***** Source data
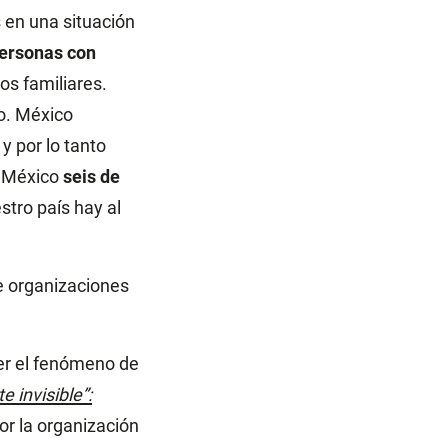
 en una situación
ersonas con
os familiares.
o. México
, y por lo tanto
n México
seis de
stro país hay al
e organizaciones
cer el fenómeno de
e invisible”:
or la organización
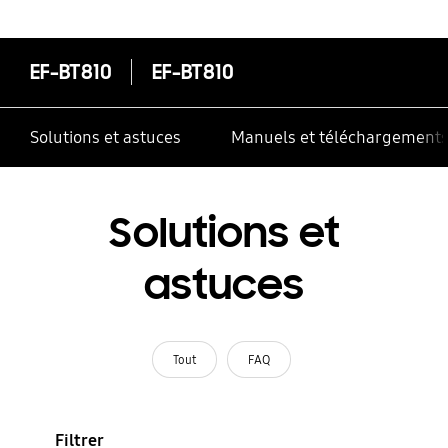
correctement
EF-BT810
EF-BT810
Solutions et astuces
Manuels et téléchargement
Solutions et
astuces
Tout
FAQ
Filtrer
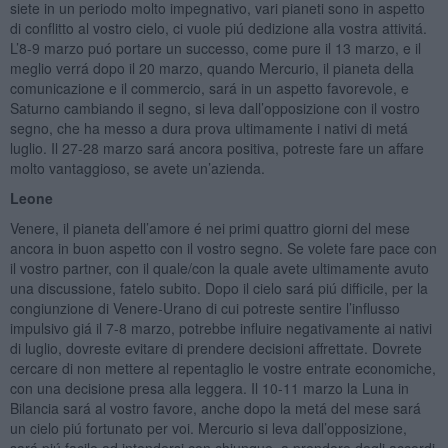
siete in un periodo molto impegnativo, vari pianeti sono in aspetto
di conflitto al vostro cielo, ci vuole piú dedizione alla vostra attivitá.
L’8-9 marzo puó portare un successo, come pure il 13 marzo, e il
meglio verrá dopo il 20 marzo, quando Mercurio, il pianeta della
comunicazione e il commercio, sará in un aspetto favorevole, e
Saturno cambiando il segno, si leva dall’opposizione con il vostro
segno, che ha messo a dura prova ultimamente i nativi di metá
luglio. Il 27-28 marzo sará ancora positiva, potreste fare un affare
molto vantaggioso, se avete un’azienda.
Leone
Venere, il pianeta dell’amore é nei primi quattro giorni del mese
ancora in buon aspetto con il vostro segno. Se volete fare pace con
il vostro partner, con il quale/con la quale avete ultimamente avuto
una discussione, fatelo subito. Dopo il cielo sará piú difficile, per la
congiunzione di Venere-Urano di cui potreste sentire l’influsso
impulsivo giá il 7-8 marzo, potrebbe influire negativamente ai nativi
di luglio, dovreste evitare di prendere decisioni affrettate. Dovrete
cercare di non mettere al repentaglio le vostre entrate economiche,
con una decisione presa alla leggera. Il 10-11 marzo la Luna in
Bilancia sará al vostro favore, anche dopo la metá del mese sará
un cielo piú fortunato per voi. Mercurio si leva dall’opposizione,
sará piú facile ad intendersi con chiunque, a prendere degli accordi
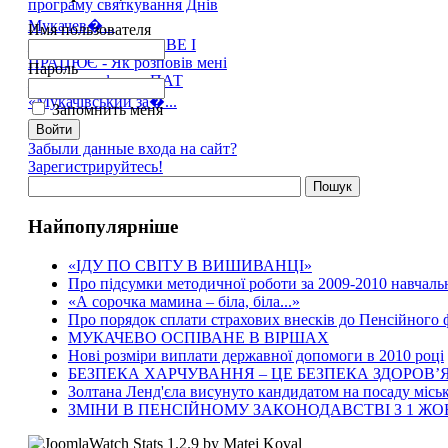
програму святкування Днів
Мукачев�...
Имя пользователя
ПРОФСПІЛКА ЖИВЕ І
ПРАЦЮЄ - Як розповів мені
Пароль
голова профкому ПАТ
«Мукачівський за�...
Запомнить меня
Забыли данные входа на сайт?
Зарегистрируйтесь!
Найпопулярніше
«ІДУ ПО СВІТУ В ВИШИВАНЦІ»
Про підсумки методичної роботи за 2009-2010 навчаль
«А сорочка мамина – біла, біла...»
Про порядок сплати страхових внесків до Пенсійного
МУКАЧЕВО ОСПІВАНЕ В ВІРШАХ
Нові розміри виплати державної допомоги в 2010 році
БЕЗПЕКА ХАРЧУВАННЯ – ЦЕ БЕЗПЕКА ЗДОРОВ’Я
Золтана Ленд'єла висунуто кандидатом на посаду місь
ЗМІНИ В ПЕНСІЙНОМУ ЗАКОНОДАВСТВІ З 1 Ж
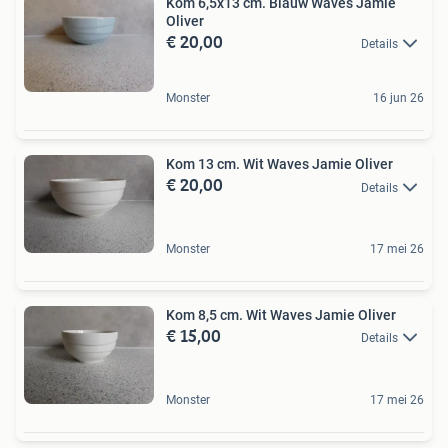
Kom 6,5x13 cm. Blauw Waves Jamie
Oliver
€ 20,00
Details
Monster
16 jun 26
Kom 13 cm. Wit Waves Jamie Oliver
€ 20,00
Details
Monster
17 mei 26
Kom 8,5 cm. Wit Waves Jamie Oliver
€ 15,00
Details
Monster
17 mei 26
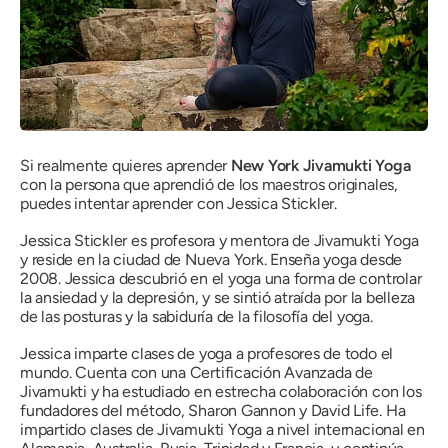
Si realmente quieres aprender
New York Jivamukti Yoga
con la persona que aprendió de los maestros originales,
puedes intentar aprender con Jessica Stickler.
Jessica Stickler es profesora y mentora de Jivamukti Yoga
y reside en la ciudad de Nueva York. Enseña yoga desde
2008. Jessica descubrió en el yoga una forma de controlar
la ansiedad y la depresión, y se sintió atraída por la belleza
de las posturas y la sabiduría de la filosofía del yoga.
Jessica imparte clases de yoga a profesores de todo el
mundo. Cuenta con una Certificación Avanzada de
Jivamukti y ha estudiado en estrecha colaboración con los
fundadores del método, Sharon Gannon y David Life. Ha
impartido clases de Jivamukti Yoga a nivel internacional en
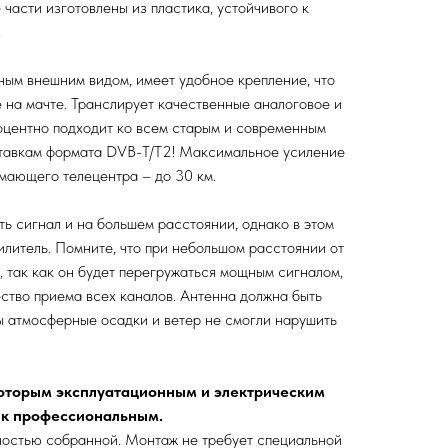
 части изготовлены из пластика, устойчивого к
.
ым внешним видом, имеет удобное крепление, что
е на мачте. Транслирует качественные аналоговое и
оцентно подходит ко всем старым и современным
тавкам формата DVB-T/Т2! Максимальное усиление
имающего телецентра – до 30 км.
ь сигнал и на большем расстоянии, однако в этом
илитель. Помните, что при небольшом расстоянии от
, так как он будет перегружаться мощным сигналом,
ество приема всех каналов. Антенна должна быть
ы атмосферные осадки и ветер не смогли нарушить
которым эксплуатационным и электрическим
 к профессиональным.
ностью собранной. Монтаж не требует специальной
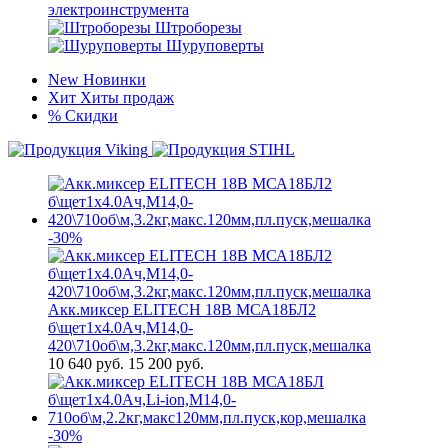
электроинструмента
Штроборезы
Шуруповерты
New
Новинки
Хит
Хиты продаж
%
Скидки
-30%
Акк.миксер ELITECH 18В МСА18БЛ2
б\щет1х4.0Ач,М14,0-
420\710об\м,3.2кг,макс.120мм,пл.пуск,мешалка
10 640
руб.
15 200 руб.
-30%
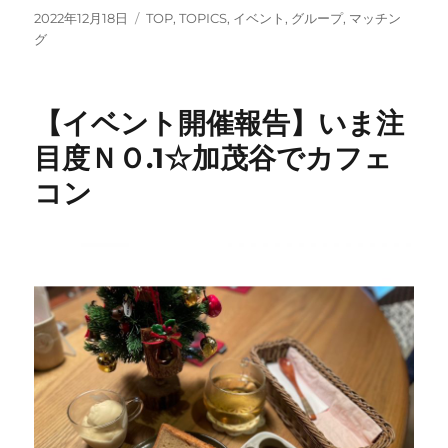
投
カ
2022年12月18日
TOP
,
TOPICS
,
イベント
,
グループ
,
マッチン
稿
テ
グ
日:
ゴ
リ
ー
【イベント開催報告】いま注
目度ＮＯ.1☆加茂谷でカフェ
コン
**********
***** Source data
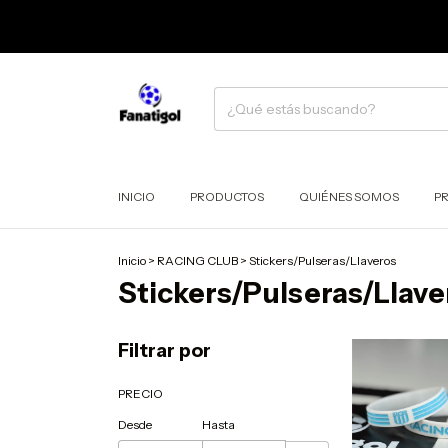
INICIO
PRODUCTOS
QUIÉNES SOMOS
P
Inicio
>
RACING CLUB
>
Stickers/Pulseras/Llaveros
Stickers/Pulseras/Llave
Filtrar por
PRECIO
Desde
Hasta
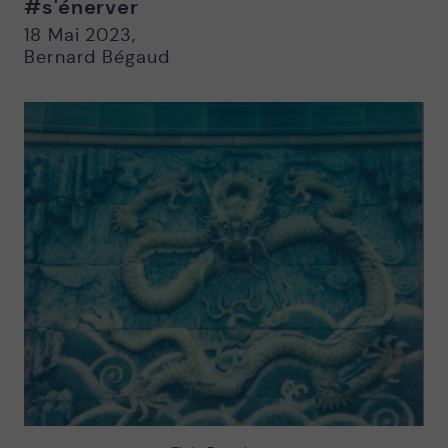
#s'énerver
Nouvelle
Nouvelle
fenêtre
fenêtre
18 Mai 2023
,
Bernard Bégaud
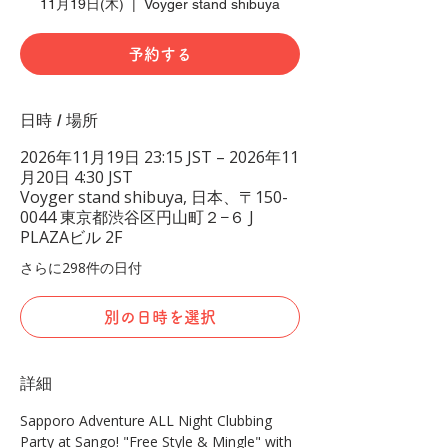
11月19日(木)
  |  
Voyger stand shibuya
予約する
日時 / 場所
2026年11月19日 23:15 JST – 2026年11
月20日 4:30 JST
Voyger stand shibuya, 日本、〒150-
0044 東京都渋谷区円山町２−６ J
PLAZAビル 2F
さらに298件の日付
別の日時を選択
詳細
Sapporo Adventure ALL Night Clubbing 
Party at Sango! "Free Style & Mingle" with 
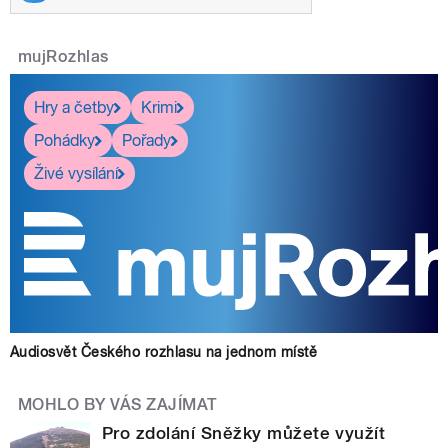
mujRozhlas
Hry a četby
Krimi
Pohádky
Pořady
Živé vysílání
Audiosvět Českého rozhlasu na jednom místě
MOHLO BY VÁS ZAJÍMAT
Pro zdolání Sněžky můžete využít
**********
***** Source data
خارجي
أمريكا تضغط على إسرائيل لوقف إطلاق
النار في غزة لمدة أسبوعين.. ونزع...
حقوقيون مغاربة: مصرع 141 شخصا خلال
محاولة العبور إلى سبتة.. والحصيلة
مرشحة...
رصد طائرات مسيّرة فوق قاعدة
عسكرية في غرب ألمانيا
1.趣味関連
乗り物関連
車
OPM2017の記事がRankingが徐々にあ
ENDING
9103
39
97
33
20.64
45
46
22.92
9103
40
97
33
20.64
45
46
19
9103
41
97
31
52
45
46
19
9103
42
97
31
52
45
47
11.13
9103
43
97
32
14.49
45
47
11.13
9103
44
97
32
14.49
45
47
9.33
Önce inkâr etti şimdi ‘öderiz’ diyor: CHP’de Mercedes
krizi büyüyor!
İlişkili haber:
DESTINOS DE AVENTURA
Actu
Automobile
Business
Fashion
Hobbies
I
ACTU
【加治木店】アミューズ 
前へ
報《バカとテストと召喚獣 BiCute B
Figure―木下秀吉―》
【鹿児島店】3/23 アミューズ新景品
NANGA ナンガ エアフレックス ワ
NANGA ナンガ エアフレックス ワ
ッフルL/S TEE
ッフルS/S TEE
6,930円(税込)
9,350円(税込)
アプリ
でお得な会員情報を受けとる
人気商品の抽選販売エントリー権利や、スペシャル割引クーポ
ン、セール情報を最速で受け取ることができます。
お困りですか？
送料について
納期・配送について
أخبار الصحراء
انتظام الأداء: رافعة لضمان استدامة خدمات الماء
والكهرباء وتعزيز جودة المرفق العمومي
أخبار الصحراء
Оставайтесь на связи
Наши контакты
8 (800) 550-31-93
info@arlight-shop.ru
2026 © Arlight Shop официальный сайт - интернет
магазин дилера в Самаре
**********
_Exercise description_
Reproduce word for word the material above, beginning with the line that contains "impulsivo giá il" and ending with the line that contains "con una decisione".

_Answer to this task_
impulsivo giá il 7-8 marzo, potrebbe influire negativamente ai nativi
di luglio, dovreste evitare di prendere decisioni affrettate. Dovrete
cercare di non mettere al repentaglio le vostre entrate economiche,
con una decisione presa alla leggera. Il 10-11 marzo la Luna in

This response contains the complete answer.